Dabei wurde eine Reihe von Fragen aufgelistet, die von der Stadtverwaltung zunächst beantwortet werden müssten. Auf den ersten Blick seien aber im Vergleich zu dem letzten von Rot-Grün verabschiedeten Haushalt wenig Unterschiede festzustellen. Der letzte rot-grüne Haushalt für das laufende Jahr ist bis zum heutigen Tage von der Kommunalaufsicht nicht genehmigt worden. Auch im folgenden Jahr wird das Defizit wieder um mehrere Millionen Euro anwachsen.

„Es ist erkennbar, dass sich Rot-Grün unter Bürgermeister Keller zu einem fatalistischen Weiter-so entschlossen haben, ganz so, als haben sie aus der Vergangenheit nichts gelernt.“, erklärt CDU-Fraktionsvorsitzender Olaf Beisel.

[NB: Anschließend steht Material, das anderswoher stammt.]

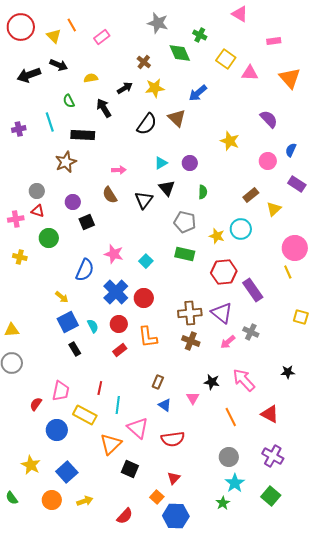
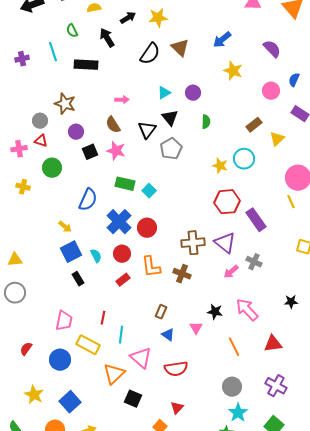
blue arrow: (198, 93) -> (222, 40), moved
brown star: (66, 162) -> (65, 104), moved, turned -30
gray pentagon: (185, 222) -> (171, 149), moved, turned 30
pink star: (114, 254) -> (116, 151), moved
green rectangle: (185, 254) -> (125, 184), moved
brown cross: (191, 341) -> (182, 274), moved
red semicircle: (36, 404) -> (26, 349), moved
red triangle: (270, 414) -> (273, 344), turned -36

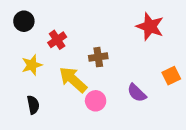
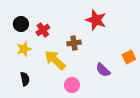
black circle: (24, 21) -> (21, 24), moved
red star: (150, 27) -> (96, 20), moved
pink circle: (96, 101) -> (72, 85), moved

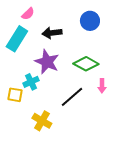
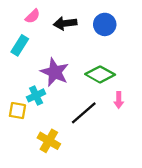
black arrow: (52, 33) -> (65, 23), moved
cyan rectangle: (17, 39) -> (20, 45), size x0.7

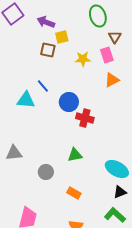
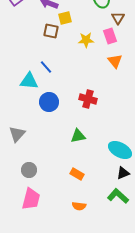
orange triangle: (112, 80) -> (115, 61), turned -42
blue circle: (69, 102) -> (49, 102), moved
gray triangle: (14, 153) -> (17, 134), turned -42
gray circle: (46, 172) -> (29, 170), moved

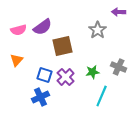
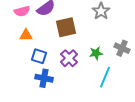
orange triangle: (17, 60) -> (26, 35), moved, turned 48
blue square: (45, 75) -> (39, 56), moved
blue cross: (41, 97) -> (44, 78), turned 36

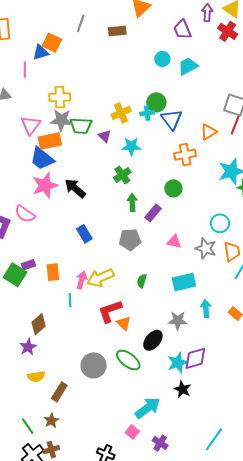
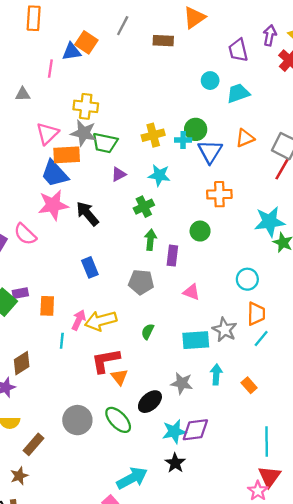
orange triangle: (209, 132) -> (245, 138), moved
purple triangle: (105, 136) -> (119, 174), moved, turned 40
purple rectangle: (153, 213) -> (172, 256), turned -42
gray star: (206, 248) -> (225, 330), moved

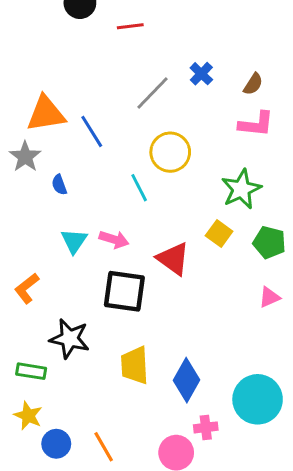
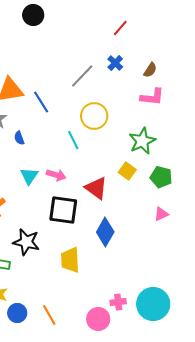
red line: (130, 26) -> (120, 28), moved, turned -42
blue diamond: (187, 380) -> (105, 232), moved
cyan circle: (258, 399) -> (153, 304), moved

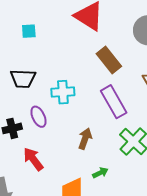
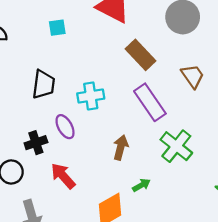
cyan square: (29, 31) -> (57, 28), moved
black trapezoid: (23, 79) -> (44, 84), turned -80

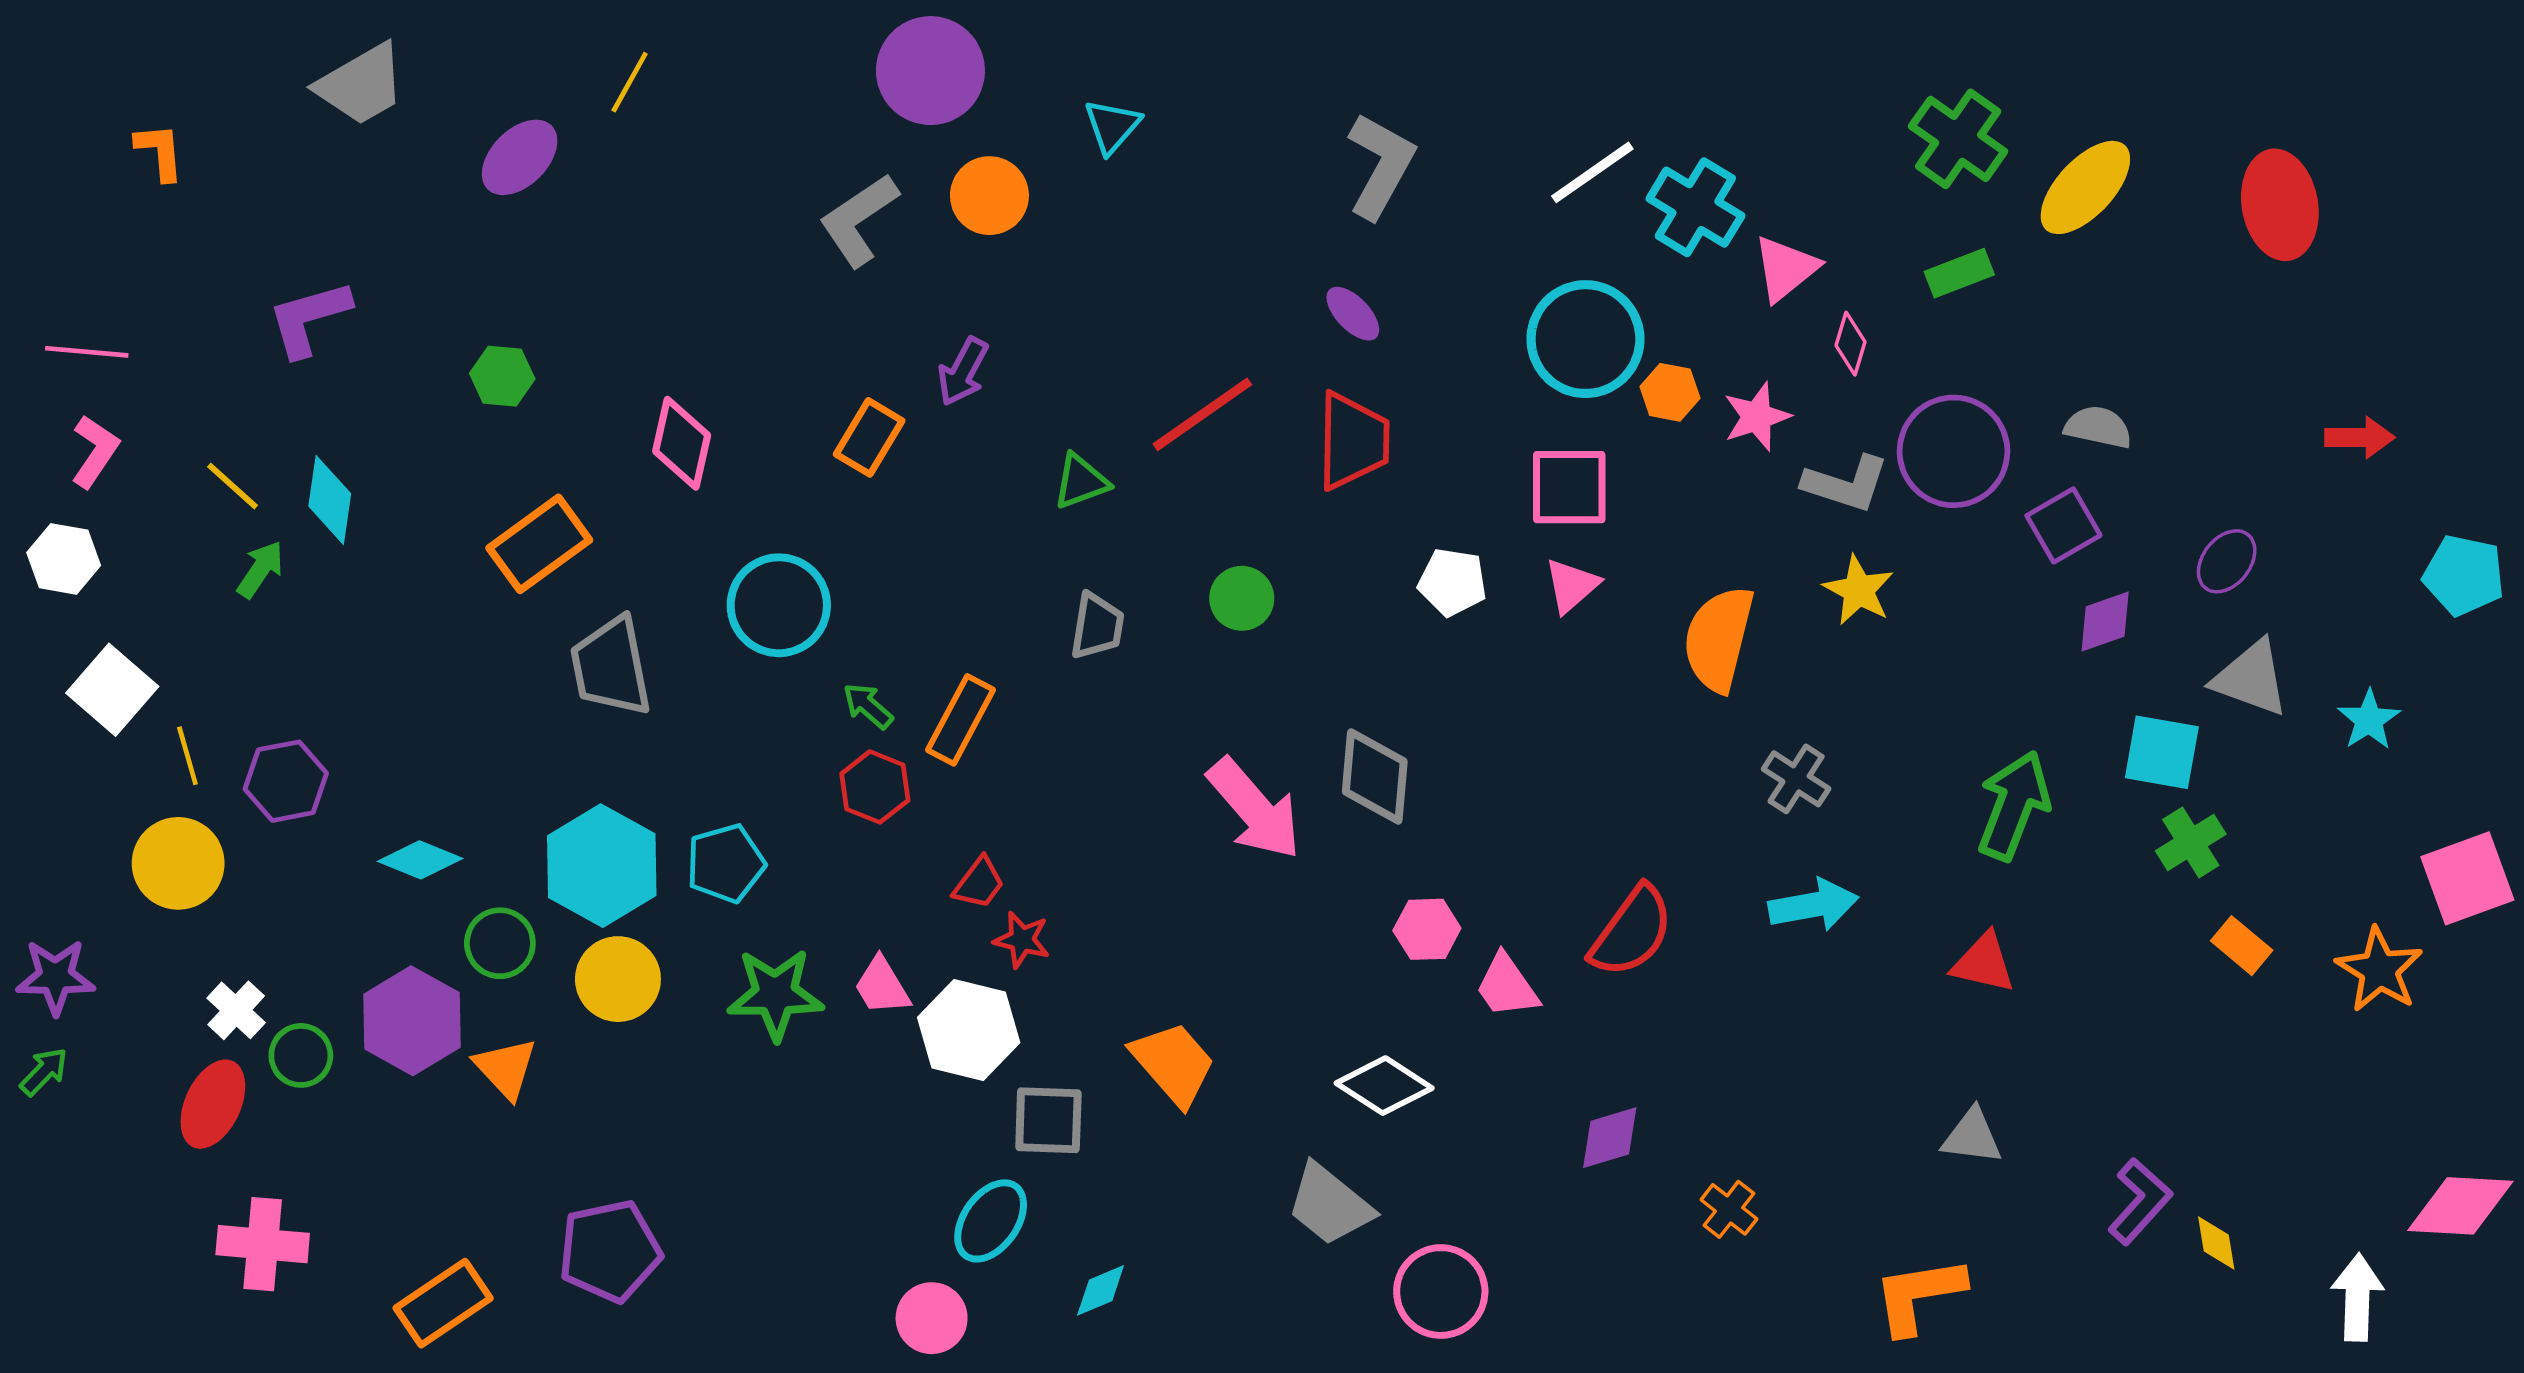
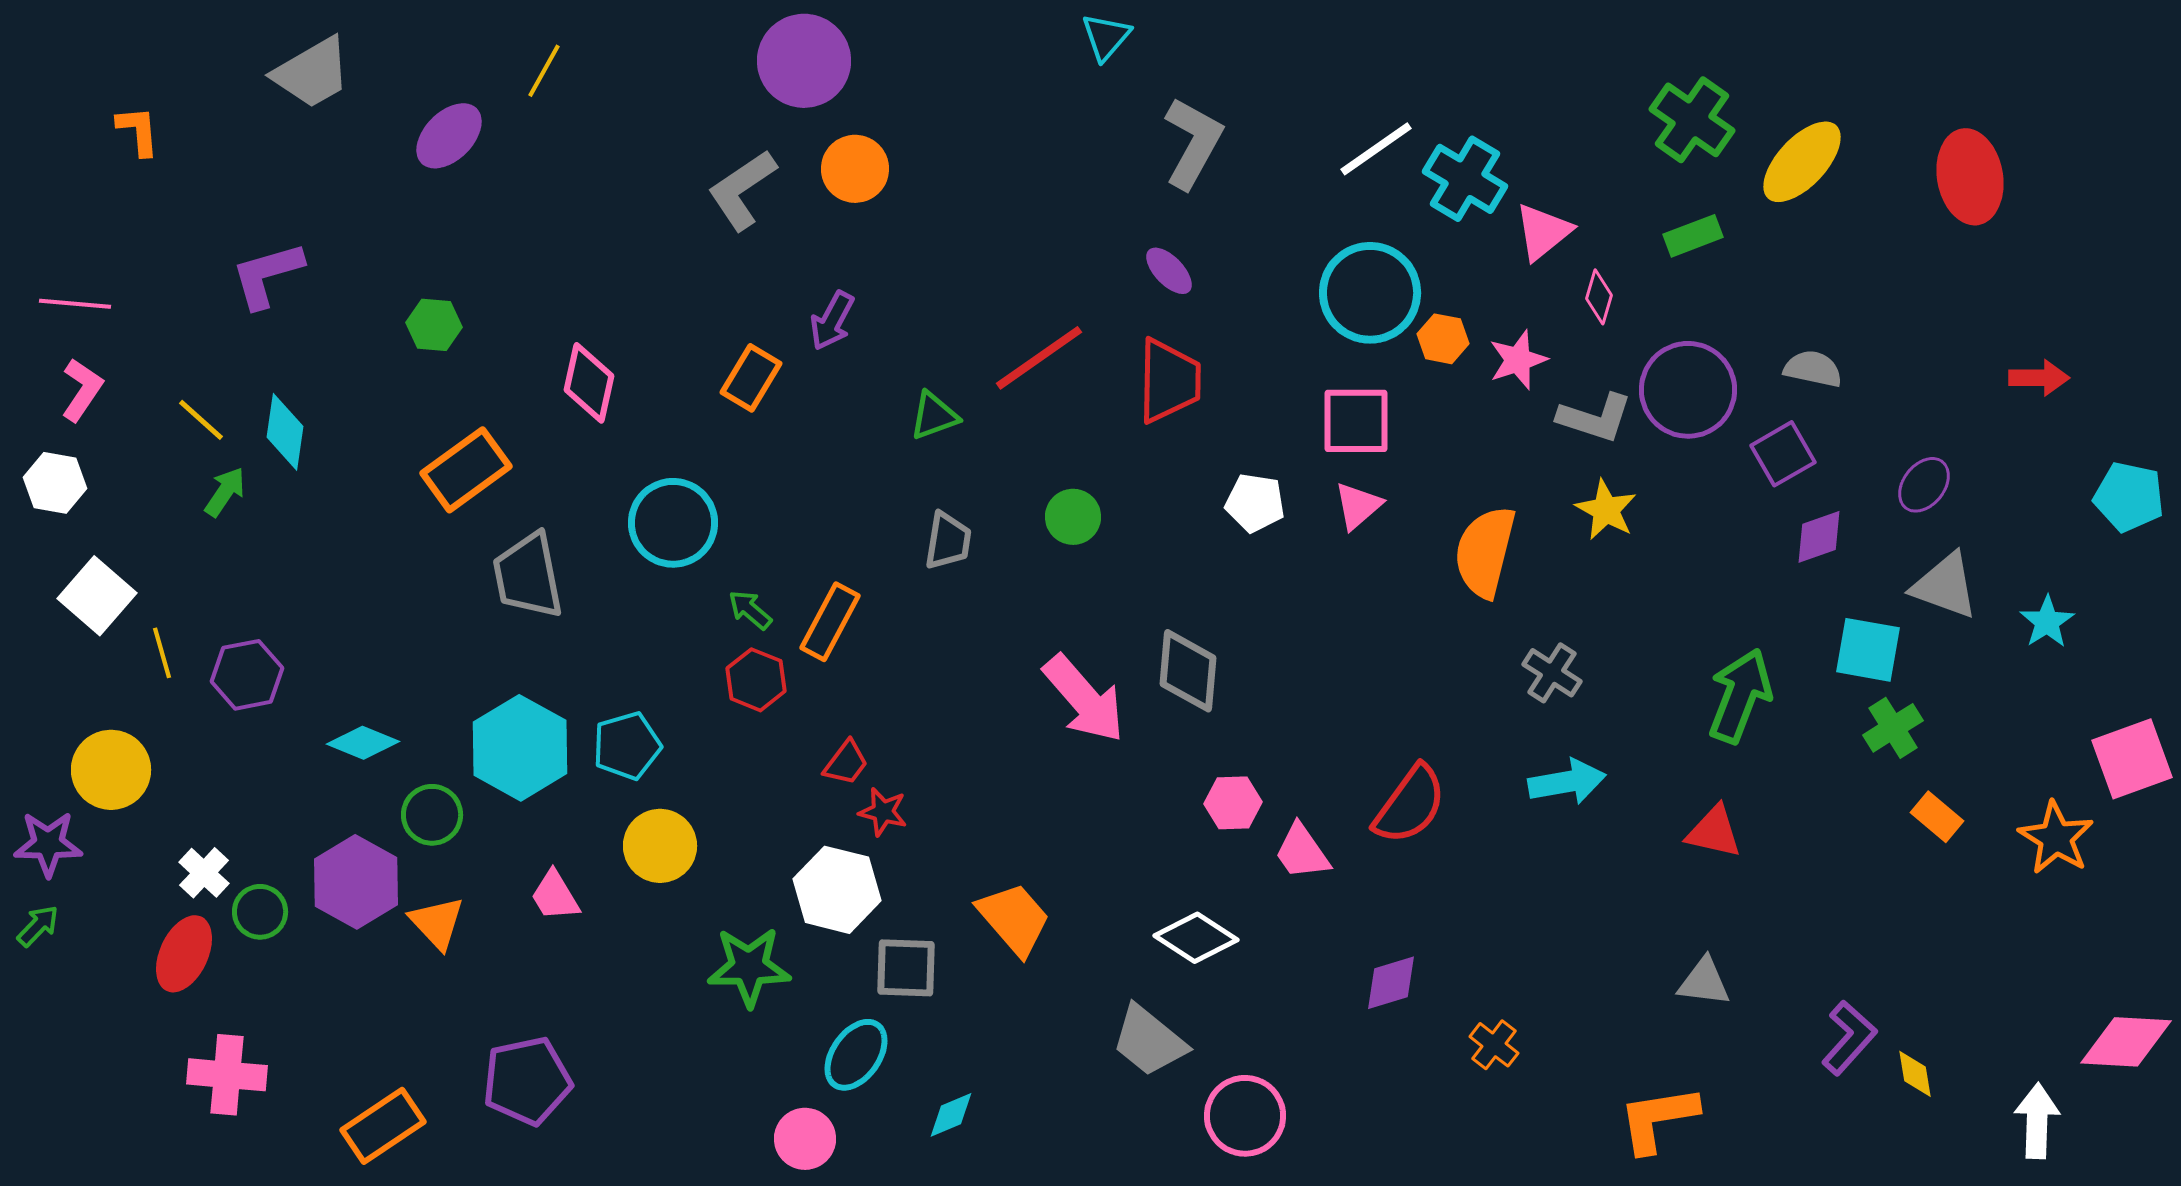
cyan triangle: (1112, 126) -> (1106, 37), moved
yellow circle: (178, 863) -> (111, 770), moved
yellow circle: (618, 979) -> (660, 846), moved
pink trapezoid: (882, 986) -> (555, 896), moved
green star: (775, 994) -> (749, 967), moved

Es seien keine Anstrengungen erkennbar, die Neuverschuldung der Stadt einzudämmen.

Der CDU-Stadtverbandsvorsitzender Dr. Hermann Hoffmann pflichtet Beisel bei: „Eigentlich müsste sich der Bürgermeister für die Stadt einsetzen und in seinen Ämtern einen wirksamen Sparkurs initiieren. Tatsächlich verspielt Keller aber jegliche Investitionsmöglichkeiten für die Zukunft und gefährdet so dauerhaft das Wohl der Stadt Friedberg.“

An dem strukturellen Defizit des Friedberger Haushaltes könne auch die von rot-grün beschlossene Straßenbeitragssatzung nichts ändern. Der mangelnde Sparwillen von Rot-Grün lasse aber befürchten, dass alsbald mit weiteren Griffen in die Taschen der Bürger zu rechnen sei.

Der Haushaltsplan, über den beraten wurde, ist indes bereits Makulatur. Wegen neuer Vorgaben aus Wiesbaden hat der Magistrat den Haushaltsplan eingehend zu überarbeiten und erneut – voraussichtlich erst im Februar kommenden Jahres – in die Stadtverordnetenversammlung einzubringen. „Wir hoffen, dass sich nun auch der Bürgermeister des Ernsts der Lage bewusst wird und auch in seinen Dezernaten einen wirksamen Sparkurs einführt“, so Beisel abschließend.